SELECTED EXTRACT —
---

- Born: c. 1508
- Died: 5 May 1556 (aged 47-48) Geneva, Switzerland
- Buried: Unknown
- Noble family: Stafford
- Spouses: ; Mary Boleyn ​ ​(m. 1534; died 1543)​ ; Dorothy Stafford ​ ​(m. 1545)​
- Issue: Sir Edward Stafford William Stafford Sir John Stafford Elizabeth Stafford Ursula Stafford Dorothy Stafford
- Father: Sir Humphrey Stafford
- Mother: Margaret Fogge

= William Stafford (courtier) =

English politician and courtier (c. 1508–1556)

Sir William Stafford, of Chebsey, in Staffordshire (c. 1508 – 5 May 1556) was an Essex landowner and the second husband of Mary Boleyn, who was the sister of Anne Boleyn, Queen of England. Mary was one-time mistress of King Henry VIII.

==Biography==
Stafford was the second son of Sir Humphrey Stafford (died 22 September 1545) of Cottered and Rushden, Hertfordshire, by his first wife, Margaret Fogge, daughter of Sir John Fogge of Ashford, Kent. His family was distantly related to the mighty Stafford family, the Dukes of Buckingham and the Earls of Wiltshire until the fall of grace of Edward Stafford, 3rd Duke of Buckingham. Though born to a prominent family of landed gentry, William Stafford was a mere gentleman and only a second son, and thus served Henry VIII as a soldier.

In 1532, Stafford was listed as one of the two hundred people who accompanied Henry VIII to France. The purpose of the journey was for Henry and his fiancée, Anne Boleyn, to meet with Francis I so that he might show his public support and approval for the annulment of Henry's first marriage to Catherine of Aragon. Among the other travellers was Anne Boleyn's sister, Mary Boleyn, the eldest daughter of Thomas Boleyn, who was by then the Earl of both Wiltshire and Ormonde. With her connections, Mary had excellent marriage prospects. Nonetheless, Mary and Stafford married in secret in 1534. When the marriage was discovered after Mary became pregnant, the couple were banished from court.

The couple initially lived at Chebsey in Staffordshire, but later moved to the Boleyn family home, Rochford Hall at Rochford, in Essex. They lived in relative obscurity until Mary died in 1543, after which Stafford served in Scotland. He was knighted there in 1545 - during the reign of Henry VIII - and, two years later, became an MP for Hastings. Also in 1545, Stafford remarried, this time to his second cousin, Dorothy Stafford, the youngest daughter of Henry Stafford, 1st Baron Stafford and Ursula Pole (died 1570).

---

SUPPLIED MATERIAL —
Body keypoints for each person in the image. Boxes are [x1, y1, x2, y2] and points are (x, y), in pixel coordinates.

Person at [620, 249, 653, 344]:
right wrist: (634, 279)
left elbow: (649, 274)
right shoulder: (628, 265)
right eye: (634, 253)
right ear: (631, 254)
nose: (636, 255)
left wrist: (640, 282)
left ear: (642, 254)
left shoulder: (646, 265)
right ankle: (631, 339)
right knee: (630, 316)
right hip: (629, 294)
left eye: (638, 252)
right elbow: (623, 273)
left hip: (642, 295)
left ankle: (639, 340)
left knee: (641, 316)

---

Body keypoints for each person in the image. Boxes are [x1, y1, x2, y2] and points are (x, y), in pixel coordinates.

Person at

---

TASK OBJECTIVE —
From the biography of William Stafford, list every child named under his issue. The rows are separate material and have no connection to the biography of William Stafford.

SOLUTION FOR THIS PROBLEM —
Sir Edward Stafford, William Stafford, Sir John Stafford, Elizabeth Stafford, Ursula Stafford, Dorothy Stafford